Manzi is a 21 year old Ugandan seeking to address social injustice and inequity. An avid debater – he has been to the World Universities’ Debating Championships, and volunteers with the Pan-African Movement, Uganda Chapter. He is a member of the Lantern Meet of Poets, and presently enrolled in a young writers’ project, ‘Writivism’. He spoke to Beatrice Lamwaka about his enthusiasm for books.
Why do you read fiction?
Fiction offers a chance to break free of the constraining precincts of the ‘real’ world. You could say it offers me a sixth sense or an additional “literary” dimension for thought which realist literature fails to achieve, owing to its inherent and ineluctable need to describe real-time events.
What kind of books do you read?
As a boy, I read a lot of starters both at home and in school - and I think because several of these had child protagonists, I developed a sub-conscious preference for child-heroes. Which is why I have devoured Mark Twain’s adventures over and over again, Charles Dickens’ Classics on Industrial-Revolution in London, Camara Laye’s African Child, Barbera Kimenye’s Moses Series and I also found John Grisham’s A Painted House very fascinating. Of late though, owing chiefly to my fraternity with the Lantern Meet of Poets, I am trying to “graduate” onto grander themes like philosophy. So, I am currently buried into Plato’s Symposium & Republic, as well as Cicero’s Orations.
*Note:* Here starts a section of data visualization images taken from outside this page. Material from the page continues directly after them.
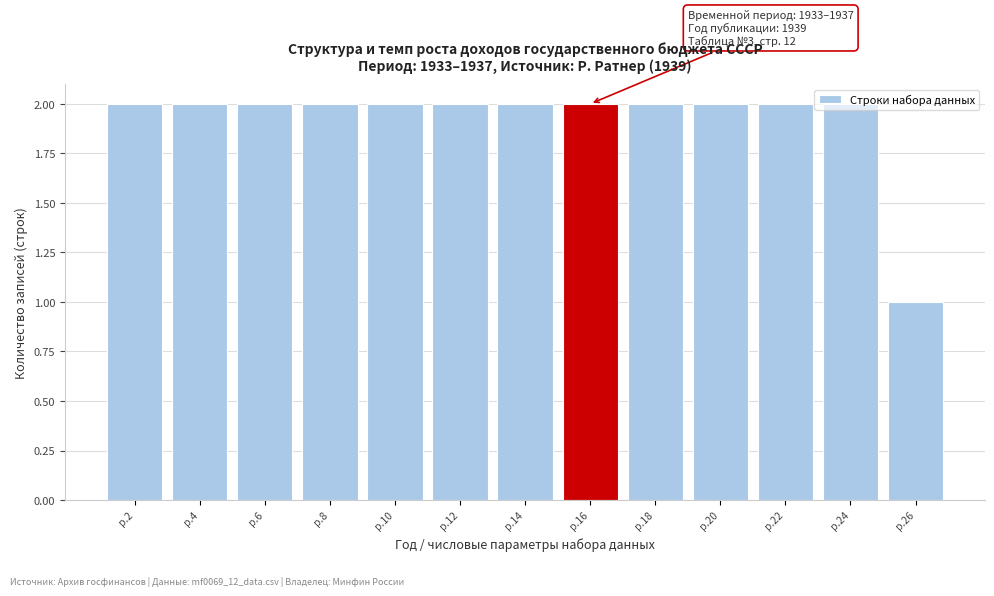

What is the ratio of the value at р.18 to the value at р.2?

1.0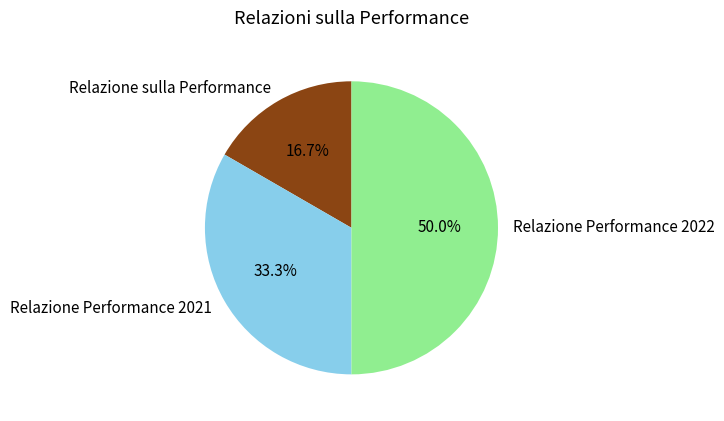

Does Relazione Performance 2021 represent more than half of the total?

No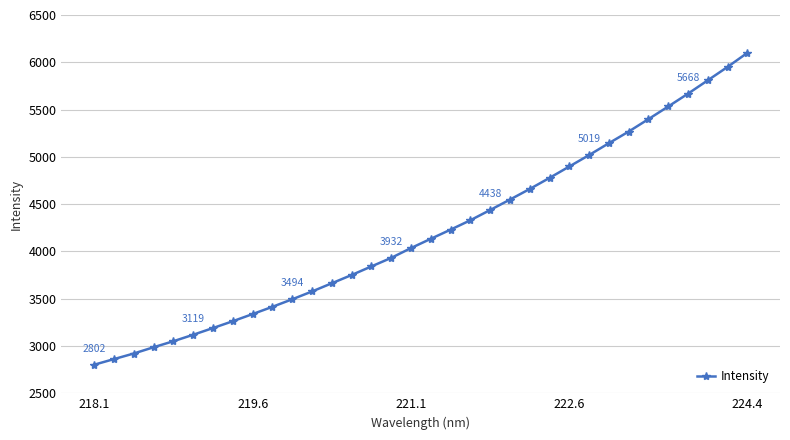

What is the difference between the maximum and minimum values?

3297.4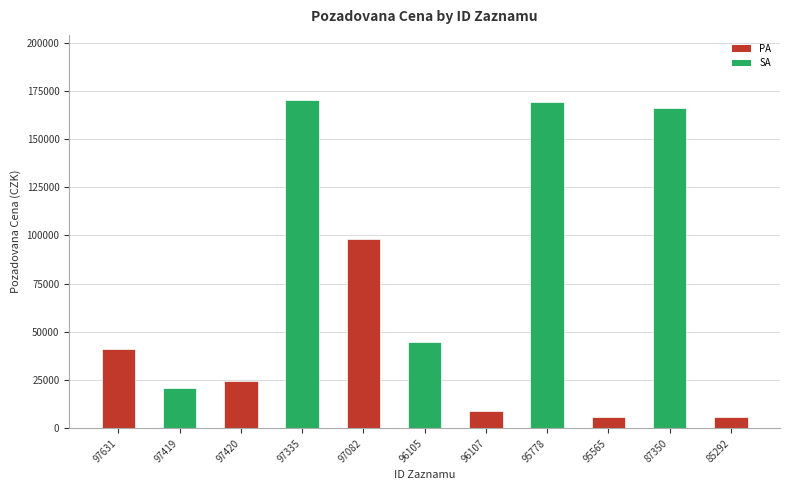

What is the average value?

68671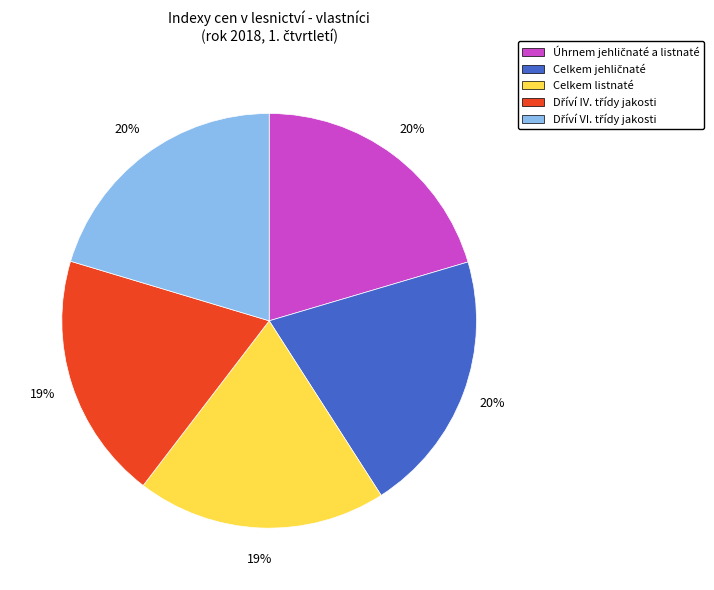

To the nearest percent, what is the average slice percentage?

20%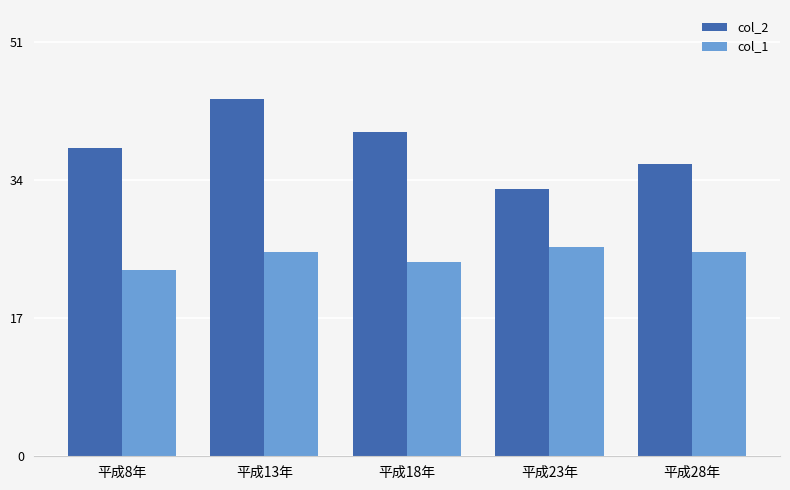

What are all the series names shown in the legend?

col_2, col_1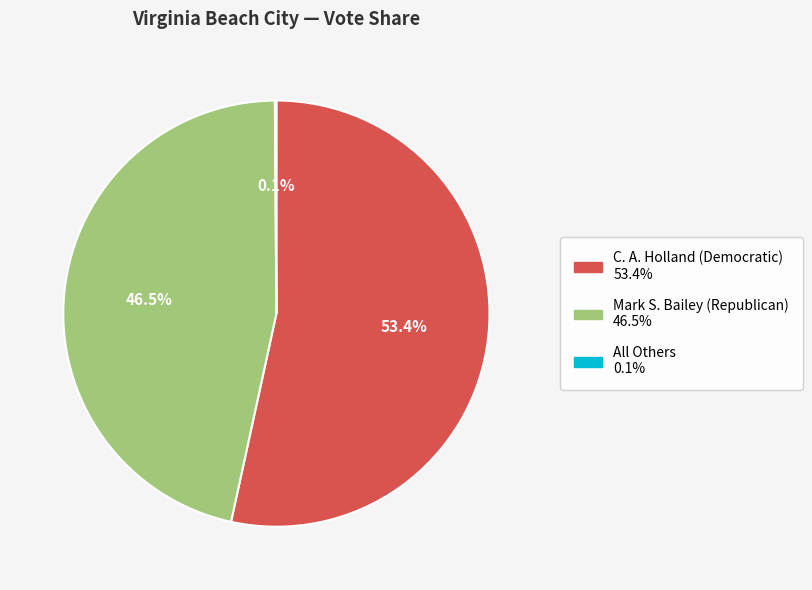

To the nearest percent, what portion does C. A. Holland (Democratic) represent?

53%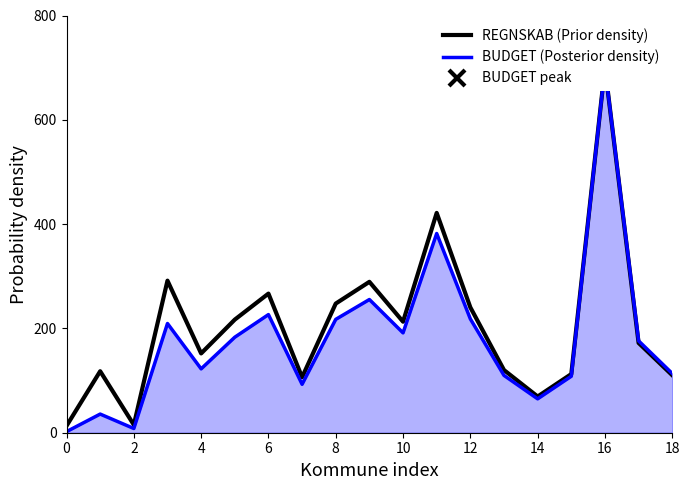

Which series has the largest range (max minus min)?

BUDGET (Posterior density)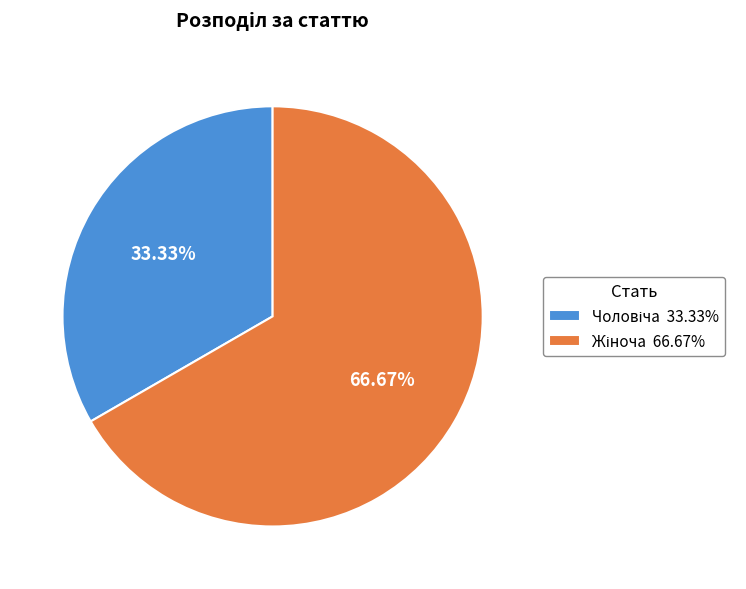

Is there a majority slice in this chart?

Yes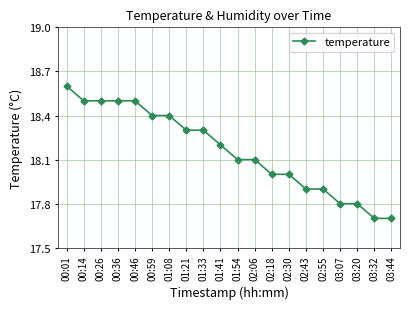

What is the change in value from 01:33 to 03:07?

-0.5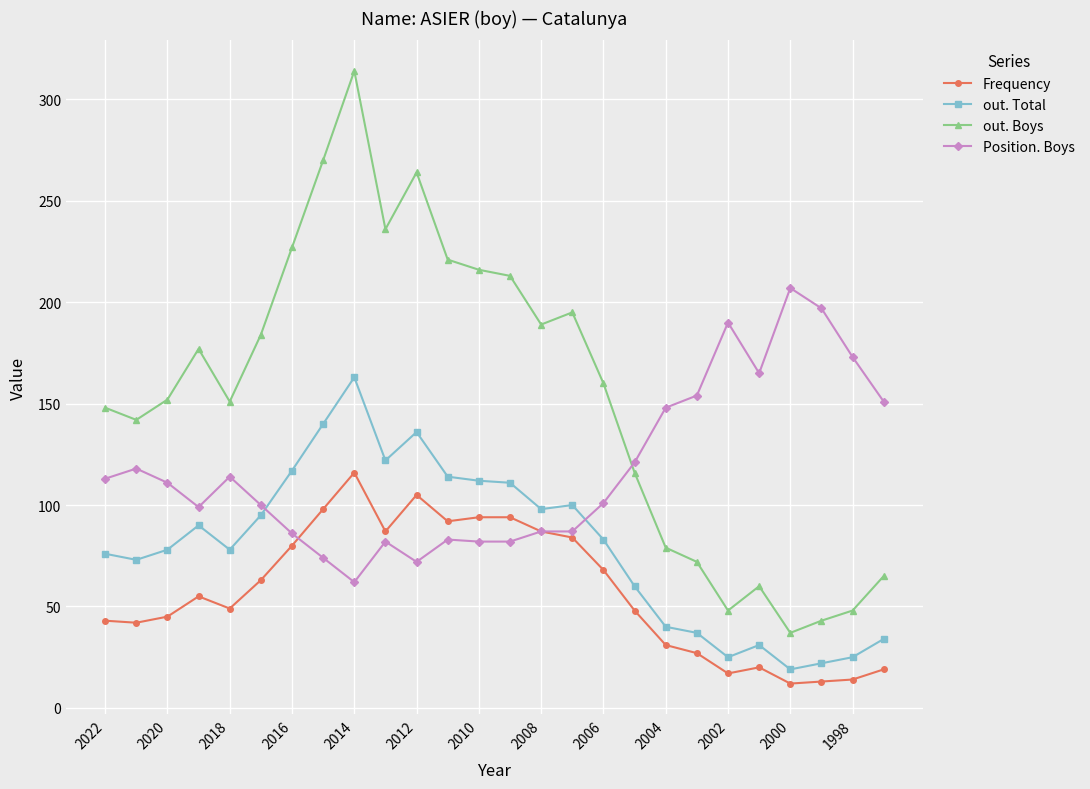

What are all the series names shown in the legend?

Frequency, out. Total, out. Boys, Position. Boys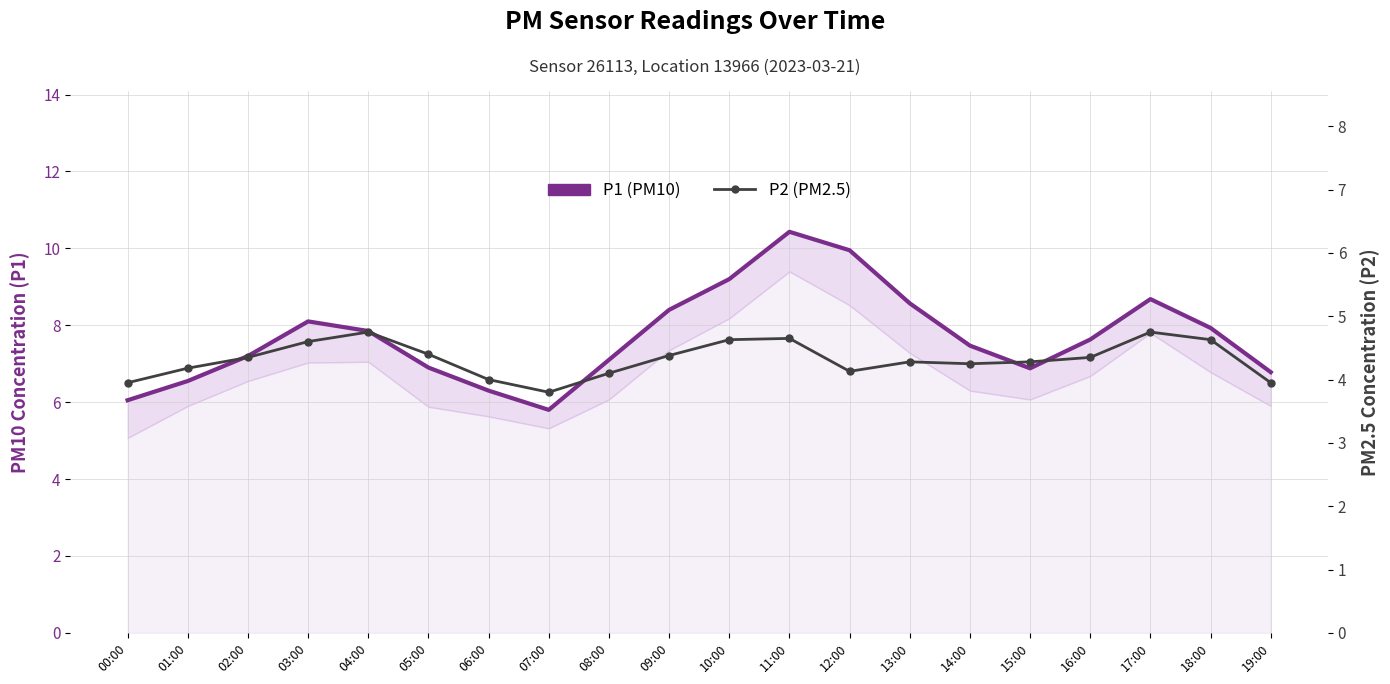

Where is P1 (PM10) nearest to the value 8?

18:00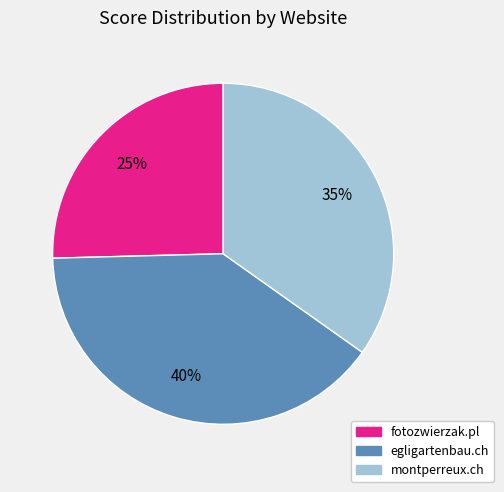

To the nearest percent, what is the average slice percentage?

33%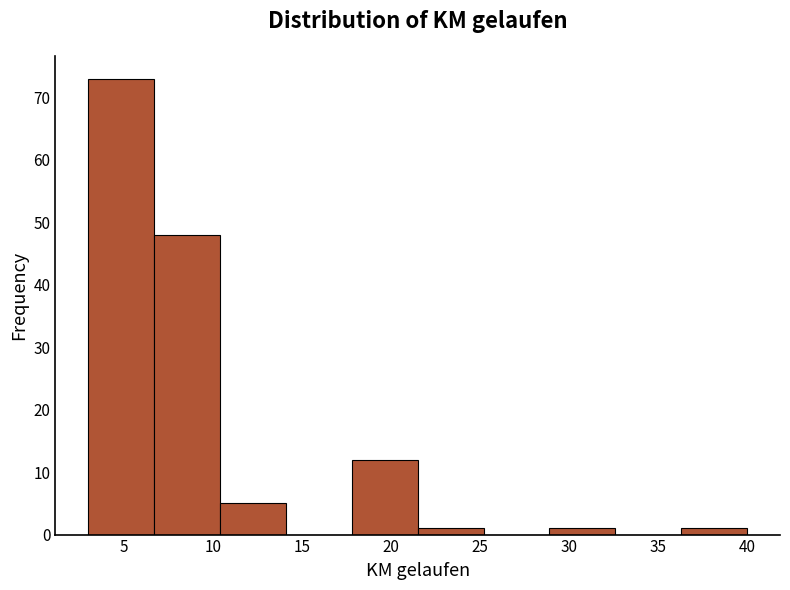

Over which range of the x-axis is the bar tallest?

3.0 to 6.7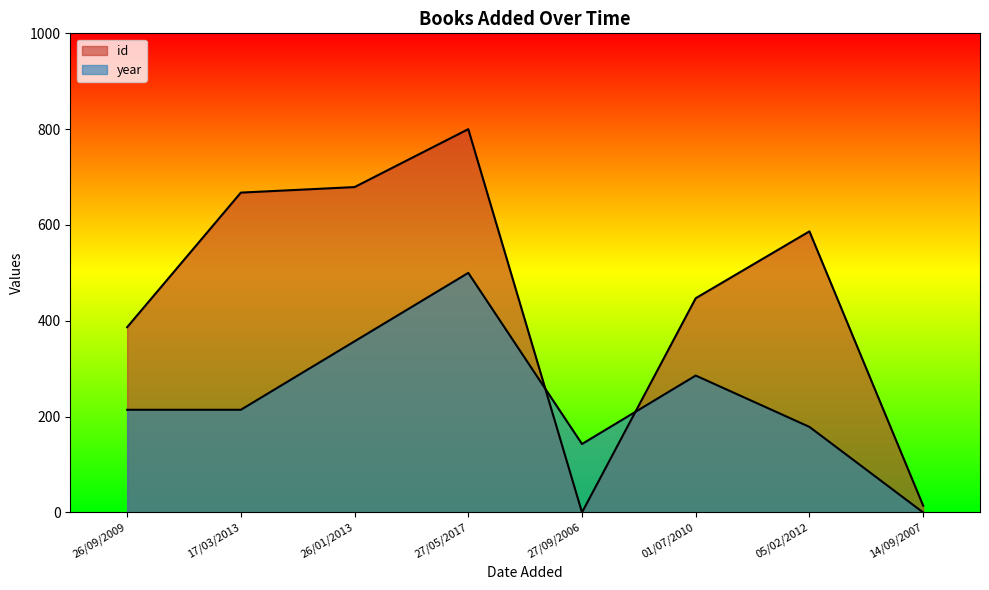

Reading right to left, extract all data points from this chart.

id: 14/09/2007=14.2	05/02/2012=586.7	01/07/2010=447.1	27/09/2006=0.0	27/05/2017=800.0	26/01/2013=679.1	17/03/2013=667.6	26/09/2009=386.7
year: 14/09/2007=0.0	05/02/2012=178.6	01/07/2010=285.7	27/09/2006=142.9	27/05/2017=500.0	26/01/2013=357.1	17/03/2013=214.3	26/09/2009=214.3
How do you get back your books that you lend out?
Hehe! Admittedly, I find great difficulty in demanding for the return of any borrowed material owing to my natural aversion for confrontation. But lately – I have found that equals do make the best friends. Hence, if one requests to borrow a book from me, I often ask that they lend me one too. This way – when I call on the borrower – I am asking directly when I might return their book, but also impliedly asking when they will return mine.
Which books must you have in your bookshelf?
Apart from key references like the Bible and dictionary – I cannot do without African literature in my stock. I always find famous indigenous stories like Peter Abrams Mine Boy, Ngugi wa Thiong’o’s A Grain of Wheat, Timothy Wangusa’s Upon this Mountain or Meja Mwangi’s Carcass for Hounds very re-readable works. Largely – theirs are tales and characters I can readily identify with and locate common-ground upon, for constant comparison with my own life. I also draw endless daily inspiration from the Lantern Meet’s recently released poetry-anthology titled – Broken Voices of the Revolution.
Which books do you wish you had written?
If there is one such collection – it is Barbera Kimenye’s Moses Series. Her creative, simple, lovable and nostalgia-inducing portrayal of the typical life of an African boy in a secondary boarding school is a feat I fell in love with years ago, while in my Primary Seven. I am currently writing an autobiographical sketch of my own – and I have drawn so many lessons from Kimenye’s books.
Which books are you reading?
I am working on an autobiographical sketch – so I am reading philosophy and psychology to try and acquaint myself with the intricate workings of the human mind in a bid to explain some of my life’s choices hitherto. I am also engaged with the Writivism Project until August 2013; so I am reading as many African short stories as I can get my hands on. I have read stories from Nigeria’s Ukamaka Evelyn, Uganda’s Beatrice Lamwaka, Zimbabwe’s Noviolet Bulawayo, among others.